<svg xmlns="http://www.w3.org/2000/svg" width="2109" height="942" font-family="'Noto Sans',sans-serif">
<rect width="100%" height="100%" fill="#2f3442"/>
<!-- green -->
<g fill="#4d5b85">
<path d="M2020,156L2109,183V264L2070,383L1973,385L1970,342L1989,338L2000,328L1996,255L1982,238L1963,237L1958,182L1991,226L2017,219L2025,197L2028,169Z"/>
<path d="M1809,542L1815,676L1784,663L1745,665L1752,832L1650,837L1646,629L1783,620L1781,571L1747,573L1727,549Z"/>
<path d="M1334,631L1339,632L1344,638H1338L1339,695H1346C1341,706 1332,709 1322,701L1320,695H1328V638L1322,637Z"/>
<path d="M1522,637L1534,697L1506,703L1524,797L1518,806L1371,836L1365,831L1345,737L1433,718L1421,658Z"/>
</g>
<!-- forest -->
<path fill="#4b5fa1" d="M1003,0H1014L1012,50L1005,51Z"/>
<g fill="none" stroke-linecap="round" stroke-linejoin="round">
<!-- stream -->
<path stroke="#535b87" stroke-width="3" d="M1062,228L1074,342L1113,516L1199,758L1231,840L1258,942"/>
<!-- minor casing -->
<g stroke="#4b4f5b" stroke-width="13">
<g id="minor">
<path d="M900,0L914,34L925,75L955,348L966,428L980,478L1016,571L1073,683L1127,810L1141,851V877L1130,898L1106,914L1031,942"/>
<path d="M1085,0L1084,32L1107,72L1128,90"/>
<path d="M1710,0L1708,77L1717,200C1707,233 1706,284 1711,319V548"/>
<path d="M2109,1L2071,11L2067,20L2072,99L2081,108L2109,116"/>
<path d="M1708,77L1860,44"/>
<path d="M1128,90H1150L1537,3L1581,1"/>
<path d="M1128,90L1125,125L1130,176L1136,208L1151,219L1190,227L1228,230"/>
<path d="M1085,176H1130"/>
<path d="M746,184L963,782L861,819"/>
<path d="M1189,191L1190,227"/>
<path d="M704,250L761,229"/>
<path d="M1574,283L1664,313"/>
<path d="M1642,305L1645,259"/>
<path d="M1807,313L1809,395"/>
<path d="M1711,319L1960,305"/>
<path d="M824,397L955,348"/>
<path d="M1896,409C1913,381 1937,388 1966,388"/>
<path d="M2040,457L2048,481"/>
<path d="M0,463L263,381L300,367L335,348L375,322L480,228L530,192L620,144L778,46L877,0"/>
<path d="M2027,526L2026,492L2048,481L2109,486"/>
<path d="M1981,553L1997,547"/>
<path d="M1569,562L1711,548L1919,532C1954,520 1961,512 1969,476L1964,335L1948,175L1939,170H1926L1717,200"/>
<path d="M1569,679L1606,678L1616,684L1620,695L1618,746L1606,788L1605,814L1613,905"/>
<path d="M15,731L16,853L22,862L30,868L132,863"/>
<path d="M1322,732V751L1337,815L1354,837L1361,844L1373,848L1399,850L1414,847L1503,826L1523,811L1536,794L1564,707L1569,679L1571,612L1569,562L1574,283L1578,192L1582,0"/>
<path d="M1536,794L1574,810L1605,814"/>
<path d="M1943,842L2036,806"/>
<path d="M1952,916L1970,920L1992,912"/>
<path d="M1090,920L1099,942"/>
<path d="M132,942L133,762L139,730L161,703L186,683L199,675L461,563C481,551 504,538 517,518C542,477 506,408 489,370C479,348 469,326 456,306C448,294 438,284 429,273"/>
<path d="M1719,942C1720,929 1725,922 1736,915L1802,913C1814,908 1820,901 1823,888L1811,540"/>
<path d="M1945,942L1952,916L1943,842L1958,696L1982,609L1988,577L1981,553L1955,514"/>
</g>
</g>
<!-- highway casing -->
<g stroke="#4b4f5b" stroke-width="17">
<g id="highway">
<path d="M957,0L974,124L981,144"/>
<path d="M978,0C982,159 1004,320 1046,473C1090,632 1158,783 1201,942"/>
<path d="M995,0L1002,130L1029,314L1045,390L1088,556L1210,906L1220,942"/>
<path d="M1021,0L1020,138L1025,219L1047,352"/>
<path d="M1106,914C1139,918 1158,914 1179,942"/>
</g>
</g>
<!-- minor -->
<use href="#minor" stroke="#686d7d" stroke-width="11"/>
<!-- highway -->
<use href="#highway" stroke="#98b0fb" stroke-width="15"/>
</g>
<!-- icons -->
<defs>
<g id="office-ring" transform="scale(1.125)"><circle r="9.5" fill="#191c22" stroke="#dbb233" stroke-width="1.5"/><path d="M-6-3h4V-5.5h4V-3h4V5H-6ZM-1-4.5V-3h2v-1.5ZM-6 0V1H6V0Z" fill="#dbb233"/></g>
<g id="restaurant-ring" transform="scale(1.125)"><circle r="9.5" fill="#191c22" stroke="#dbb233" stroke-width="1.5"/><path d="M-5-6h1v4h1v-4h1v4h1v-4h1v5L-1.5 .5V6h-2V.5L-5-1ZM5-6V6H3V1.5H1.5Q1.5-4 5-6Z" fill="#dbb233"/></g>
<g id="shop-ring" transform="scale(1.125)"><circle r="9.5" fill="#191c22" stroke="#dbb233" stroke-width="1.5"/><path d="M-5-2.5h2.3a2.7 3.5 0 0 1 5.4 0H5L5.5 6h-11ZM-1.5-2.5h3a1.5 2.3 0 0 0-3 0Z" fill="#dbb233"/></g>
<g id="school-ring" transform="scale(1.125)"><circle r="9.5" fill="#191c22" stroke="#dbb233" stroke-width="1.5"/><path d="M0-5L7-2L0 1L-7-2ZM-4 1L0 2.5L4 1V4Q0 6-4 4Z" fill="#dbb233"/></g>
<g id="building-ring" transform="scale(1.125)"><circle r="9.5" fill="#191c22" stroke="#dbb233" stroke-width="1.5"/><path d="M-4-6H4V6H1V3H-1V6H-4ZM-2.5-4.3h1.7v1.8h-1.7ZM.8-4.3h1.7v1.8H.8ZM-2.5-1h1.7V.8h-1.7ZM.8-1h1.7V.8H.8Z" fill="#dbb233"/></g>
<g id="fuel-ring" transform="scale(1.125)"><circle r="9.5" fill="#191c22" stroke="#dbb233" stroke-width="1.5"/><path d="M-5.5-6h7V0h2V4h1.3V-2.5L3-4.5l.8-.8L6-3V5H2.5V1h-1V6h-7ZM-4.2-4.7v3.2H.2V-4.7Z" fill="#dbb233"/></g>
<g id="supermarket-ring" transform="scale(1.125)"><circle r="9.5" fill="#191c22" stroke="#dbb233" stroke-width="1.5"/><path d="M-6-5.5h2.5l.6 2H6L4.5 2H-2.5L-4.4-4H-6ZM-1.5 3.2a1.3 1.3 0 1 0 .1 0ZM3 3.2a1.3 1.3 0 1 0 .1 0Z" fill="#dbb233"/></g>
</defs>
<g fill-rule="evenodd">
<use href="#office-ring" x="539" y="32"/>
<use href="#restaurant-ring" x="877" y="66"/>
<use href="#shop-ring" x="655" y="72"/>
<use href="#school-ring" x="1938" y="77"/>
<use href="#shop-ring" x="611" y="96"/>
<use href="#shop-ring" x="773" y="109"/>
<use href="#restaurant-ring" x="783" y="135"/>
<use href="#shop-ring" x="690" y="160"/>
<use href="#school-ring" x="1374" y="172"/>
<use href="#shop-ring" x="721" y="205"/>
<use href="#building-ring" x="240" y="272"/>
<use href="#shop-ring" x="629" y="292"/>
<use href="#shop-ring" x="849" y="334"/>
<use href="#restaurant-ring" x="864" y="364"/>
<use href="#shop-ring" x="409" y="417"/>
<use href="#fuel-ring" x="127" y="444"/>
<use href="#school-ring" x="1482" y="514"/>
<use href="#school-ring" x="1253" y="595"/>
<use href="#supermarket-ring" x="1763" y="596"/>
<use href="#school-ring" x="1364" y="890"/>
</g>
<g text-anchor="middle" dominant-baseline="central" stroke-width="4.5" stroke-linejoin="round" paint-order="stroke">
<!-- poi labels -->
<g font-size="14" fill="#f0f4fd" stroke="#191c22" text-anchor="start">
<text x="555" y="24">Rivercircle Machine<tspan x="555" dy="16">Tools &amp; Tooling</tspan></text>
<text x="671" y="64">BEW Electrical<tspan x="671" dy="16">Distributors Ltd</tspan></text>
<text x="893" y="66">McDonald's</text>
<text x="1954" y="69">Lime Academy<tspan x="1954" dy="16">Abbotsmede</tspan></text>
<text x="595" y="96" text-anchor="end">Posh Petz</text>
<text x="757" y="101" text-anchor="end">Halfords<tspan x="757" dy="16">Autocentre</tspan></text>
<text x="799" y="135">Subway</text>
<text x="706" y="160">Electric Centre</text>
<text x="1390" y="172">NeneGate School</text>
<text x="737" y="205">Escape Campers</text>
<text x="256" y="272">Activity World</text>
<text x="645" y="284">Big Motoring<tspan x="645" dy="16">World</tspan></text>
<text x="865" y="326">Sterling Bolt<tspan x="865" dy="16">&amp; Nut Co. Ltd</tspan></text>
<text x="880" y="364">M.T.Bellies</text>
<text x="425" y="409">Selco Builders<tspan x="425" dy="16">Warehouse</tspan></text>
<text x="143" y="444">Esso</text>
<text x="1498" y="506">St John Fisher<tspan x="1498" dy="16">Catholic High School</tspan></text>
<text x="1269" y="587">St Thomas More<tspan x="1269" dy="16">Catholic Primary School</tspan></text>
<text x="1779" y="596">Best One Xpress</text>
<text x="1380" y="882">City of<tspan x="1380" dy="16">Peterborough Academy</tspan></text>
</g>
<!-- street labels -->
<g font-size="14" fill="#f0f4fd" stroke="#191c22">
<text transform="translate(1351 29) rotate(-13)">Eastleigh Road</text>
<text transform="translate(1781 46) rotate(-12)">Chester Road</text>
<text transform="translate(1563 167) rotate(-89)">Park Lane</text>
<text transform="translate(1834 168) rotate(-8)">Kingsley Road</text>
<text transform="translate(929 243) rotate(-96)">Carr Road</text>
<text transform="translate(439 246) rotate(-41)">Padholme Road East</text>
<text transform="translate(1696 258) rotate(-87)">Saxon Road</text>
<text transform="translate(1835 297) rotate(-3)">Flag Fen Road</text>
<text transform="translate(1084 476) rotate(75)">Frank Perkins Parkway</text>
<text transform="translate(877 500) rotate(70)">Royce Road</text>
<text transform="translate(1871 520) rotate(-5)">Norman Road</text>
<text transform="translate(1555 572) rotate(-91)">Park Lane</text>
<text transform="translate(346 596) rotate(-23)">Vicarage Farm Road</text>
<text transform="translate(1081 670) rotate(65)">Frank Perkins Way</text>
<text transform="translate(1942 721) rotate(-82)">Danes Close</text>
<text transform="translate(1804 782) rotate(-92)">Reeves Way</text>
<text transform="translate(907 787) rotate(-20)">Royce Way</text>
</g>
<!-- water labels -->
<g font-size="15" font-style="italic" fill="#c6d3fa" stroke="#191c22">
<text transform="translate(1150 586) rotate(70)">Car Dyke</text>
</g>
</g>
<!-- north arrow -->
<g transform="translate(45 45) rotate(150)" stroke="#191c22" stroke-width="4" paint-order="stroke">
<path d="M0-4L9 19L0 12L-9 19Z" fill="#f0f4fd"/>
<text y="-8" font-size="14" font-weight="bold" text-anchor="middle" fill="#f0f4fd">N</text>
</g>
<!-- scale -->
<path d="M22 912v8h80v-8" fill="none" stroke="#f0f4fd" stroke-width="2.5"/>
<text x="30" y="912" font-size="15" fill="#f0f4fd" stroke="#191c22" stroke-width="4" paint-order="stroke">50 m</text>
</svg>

◆ ◆ ◆ ◆ ◆ ◆ ◆

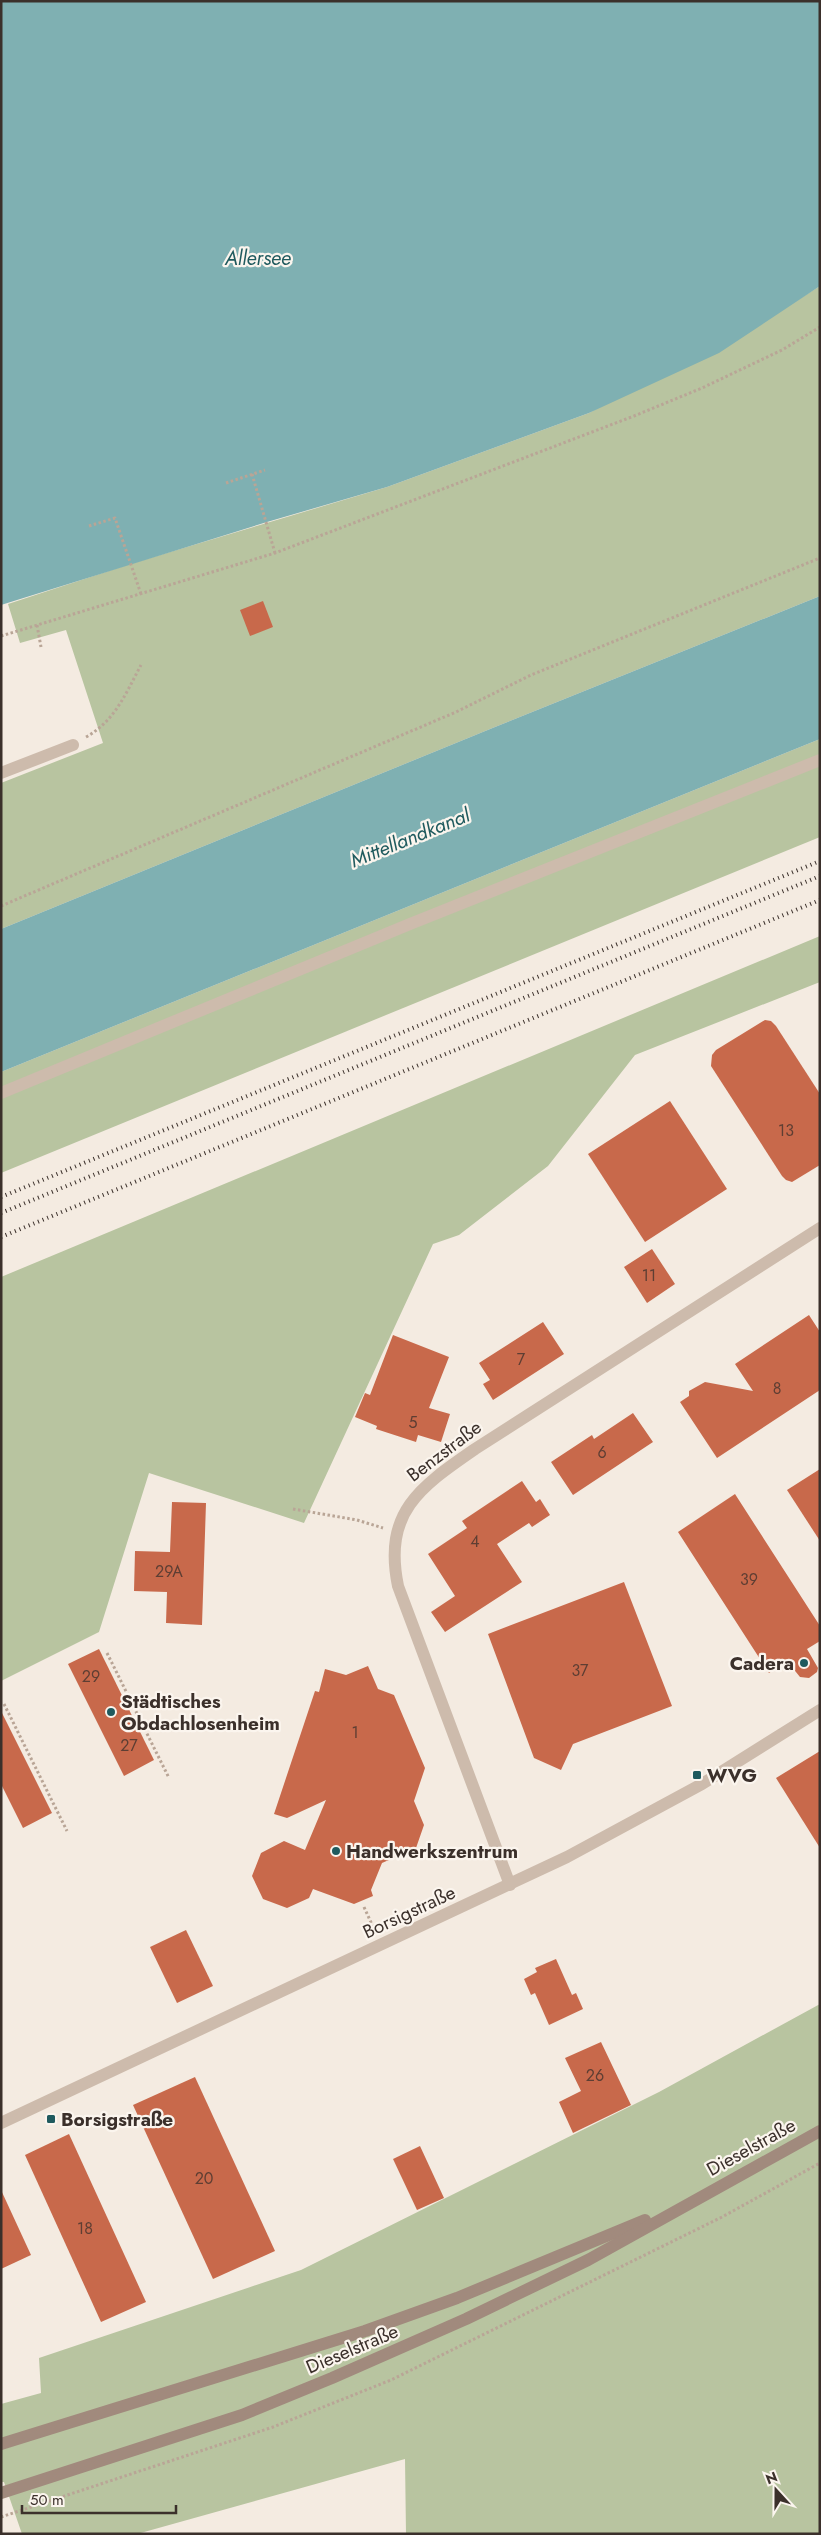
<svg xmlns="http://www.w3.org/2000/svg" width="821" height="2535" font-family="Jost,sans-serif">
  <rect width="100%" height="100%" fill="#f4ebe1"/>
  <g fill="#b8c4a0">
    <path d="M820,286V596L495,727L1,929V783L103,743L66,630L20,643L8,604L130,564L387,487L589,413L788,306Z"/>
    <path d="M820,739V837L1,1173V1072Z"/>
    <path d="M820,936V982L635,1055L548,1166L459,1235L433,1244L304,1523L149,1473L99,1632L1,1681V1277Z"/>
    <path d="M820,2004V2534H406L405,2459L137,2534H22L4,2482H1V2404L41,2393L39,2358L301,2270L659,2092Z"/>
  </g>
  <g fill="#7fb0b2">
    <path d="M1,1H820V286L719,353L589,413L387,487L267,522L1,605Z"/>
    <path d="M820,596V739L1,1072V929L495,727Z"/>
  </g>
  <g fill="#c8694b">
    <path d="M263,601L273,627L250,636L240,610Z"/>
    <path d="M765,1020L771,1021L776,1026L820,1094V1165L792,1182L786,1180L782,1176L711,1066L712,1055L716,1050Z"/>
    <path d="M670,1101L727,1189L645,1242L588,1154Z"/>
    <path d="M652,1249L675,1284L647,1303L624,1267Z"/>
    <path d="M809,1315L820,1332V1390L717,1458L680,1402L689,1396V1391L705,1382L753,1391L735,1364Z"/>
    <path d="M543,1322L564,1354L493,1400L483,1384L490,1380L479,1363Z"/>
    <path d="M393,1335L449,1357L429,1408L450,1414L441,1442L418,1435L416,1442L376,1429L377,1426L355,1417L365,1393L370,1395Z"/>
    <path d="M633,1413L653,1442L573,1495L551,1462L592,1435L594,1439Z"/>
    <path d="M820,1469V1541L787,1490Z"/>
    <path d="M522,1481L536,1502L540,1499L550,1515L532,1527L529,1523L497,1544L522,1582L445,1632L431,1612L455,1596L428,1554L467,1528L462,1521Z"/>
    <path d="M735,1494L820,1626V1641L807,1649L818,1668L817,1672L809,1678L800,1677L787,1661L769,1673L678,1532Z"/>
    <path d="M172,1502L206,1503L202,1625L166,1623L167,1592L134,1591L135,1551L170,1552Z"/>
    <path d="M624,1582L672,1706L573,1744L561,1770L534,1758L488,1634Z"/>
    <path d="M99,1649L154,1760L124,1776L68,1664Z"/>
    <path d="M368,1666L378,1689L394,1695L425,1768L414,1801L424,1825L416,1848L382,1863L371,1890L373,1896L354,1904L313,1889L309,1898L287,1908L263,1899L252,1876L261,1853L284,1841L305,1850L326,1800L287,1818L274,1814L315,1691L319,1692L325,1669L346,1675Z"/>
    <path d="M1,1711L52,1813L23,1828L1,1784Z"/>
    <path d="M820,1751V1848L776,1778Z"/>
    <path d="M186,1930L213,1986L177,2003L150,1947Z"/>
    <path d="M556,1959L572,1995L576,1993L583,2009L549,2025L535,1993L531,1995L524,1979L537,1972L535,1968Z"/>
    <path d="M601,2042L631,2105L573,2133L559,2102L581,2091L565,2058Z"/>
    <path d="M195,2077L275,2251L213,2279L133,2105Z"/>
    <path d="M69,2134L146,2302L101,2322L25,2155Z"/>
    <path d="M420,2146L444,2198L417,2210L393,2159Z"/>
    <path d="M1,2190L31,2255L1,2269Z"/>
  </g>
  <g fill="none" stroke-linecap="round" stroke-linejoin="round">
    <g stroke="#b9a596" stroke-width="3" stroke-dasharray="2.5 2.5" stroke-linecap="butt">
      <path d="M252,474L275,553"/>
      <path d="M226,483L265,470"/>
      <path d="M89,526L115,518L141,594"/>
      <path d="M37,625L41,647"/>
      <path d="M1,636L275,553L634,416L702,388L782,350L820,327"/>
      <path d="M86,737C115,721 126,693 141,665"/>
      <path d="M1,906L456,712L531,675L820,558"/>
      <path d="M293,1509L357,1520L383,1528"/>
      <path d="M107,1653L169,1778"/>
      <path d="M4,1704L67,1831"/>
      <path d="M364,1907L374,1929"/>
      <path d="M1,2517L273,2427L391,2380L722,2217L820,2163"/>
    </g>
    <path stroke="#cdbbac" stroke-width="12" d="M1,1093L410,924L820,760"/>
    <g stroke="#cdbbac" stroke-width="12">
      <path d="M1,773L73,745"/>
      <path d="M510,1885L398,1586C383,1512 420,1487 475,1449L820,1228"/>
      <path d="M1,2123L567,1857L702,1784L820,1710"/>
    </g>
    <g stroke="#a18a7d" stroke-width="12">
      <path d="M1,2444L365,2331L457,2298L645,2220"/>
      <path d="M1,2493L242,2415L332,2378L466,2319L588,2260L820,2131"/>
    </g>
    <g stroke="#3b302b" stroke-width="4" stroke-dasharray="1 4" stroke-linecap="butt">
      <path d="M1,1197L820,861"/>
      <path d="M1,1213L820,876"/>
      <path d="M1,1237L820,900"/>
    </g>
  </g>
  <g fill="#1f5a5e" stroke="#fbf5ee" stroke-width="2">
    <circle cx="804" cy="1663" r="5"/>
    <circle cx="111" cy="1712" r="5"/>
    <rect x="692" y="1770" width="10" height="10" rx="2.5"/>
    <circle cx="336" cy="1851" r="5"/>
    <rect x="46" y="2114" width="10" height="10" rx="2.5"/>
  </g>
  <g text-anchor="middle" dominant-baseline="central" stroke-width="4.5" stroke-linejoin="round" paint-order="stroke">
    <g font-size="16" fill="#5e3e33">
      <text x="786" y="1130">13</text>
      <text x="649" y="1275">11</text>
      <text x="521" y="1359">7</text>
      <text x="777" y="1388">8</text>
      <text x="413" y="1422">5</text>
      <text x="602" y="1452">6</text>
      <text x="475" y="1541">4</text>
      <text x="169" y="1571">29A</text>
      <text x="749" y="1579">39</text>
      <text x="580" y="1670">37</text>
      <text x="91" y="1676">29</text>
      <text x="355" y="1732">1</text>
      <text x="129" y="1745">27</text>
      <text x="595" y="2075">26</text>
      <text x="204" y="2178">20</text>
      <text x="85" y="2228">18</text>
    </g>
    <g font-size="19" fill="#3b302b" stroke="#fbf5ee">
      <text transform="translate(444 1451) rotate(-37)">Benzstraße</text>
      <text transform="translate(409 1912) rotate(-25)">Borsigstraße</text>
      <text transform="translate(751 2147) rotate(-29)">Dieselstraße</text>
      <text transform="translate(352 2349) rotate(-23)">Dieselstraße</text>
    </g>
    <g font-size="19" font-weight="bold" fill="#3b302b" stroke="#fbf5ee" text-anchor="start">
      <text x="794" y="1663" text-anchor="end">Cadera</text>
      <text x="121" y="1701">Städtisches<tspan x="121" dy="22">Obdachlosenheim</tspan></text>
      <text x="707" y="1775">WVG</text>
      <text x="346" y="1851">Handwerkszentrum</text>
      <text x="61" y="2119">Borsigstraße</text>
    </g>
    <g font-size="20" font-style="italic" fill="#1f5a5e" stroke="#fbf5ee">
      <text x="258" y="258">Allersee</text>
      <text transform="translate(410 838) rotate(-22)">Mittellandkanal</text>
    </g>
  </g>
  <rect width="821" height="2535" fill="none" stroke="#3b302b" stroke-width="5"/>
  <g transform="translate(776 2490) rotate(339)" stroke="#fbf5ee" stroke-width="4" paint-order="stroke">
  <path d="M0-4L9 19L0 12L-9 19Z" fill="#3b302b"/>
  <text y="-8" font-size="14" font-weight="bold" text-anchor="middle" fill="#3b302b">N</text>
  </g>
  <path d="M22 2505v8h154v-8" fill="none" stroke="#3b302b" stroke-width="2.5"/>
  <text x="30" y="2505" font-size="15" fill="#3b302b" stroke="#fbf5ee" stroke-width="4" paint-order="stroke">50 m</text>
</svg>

◆ ◆ ◆ ◆ ◆ ◆ ◆

DIRECTIONS
Copy out every line in the listing where the word "baseline" appears.

SOLUTION FOR THIS PROBLEM
<g text-anchor="middle" dominant-baseline="central" stroke-width="4.5" stroke-linejoin="round" paint-order="stroke">
  <g text-anchor="middle" dominant-baseline="central" stroke-width="4.5" stroke-linejoin="round" paint-order="stroke">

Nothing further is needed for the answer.